The regions America relies on most to feed its people are drying up. As populations have grown, more water has been pumped to residential areas as well as large-scale farms. Aquifers like Oglala in the Midwest and waterways like the Colorado River that flow to California and Arizona are struggling.

“This is the defining challenge for the next few decades,” Guha says.

These regions don’t just have water access and drought to worry about. Soil degradation is expected to be one of the central threats to human health in the coming decades. In America’s Midwest over the past 160 years, nearly 60 billion metric tons of topsoil have eroded. Too much is lost every year due to man-made influences like pollution from fertilizers, agricultural chemicals and antibiotics runoff. Some experts predict the earth will run out of topsoil within six decades.

The problem can’t be solved on a human timeline. Nature takes 500 years or more to create an inch of fresh topsoil. These conditions will make feeding populations a serious challenge.
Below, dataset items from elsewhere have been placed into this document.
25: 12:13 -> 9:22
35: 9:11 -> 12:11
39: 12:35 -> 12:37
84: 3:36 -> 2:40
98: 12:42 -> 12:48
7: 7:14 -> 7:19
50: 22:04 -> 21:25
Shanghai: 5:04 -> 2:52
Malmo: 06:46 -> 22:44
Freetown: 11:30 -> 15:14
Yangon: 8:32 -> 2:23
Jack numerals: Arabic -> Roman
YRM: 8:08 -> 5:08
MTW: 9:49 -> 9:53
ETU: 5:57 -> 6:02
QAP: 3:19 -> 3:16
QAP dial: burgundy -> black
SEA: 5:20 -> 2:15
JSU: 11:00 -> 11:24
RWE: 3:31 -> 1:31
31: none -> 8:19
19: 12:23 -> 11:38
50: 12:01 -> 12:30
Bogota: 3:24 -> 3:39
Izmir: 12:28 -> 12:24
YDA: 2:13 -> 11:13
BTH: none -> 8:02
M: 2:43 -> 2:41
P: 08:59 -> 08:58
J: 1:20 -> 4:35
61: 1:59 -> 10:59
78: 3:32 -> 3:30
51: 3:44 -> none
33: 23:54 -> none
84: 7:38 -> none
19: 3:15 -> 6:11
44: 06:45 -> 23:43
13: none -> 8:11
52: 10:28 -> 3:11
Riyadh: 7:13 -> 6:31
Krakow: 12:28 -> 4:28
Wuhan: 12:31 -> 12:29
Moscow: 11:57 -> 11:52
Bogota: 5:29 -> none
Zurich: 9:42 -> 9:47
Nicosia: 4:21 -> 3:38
Modern agriculture has been built on three key assumptions, says David Barber, a partner at agriculture and food investors Astanor Ventures: Cheap energy, free water and consistent weather. “The whole system does not function without that,” Barber says. “It reveals some of this for the house of cards that it is.”


“The whole system does not function without that. It reveals some of this for the house of cards that it is.”

David Barber, partner at Astanor Ventures

A hotter planet is expected to produce less nutritious food. The internal chemistry of some staple crops like wheat and rice are disrupted when air is polluted with carbon dioxide. The amount of proteins and vitamins produced tends to decrease, according to several studies.

“Our legacy food system is now a food system in transition,” Barber says. “Like clean energy, it is going from what it was to what it’s going to be. It’s going to be better for people and more respectful of soil and ocean and planet, and the consumer wants that. Ignoring it and saying it will never change is not correct.”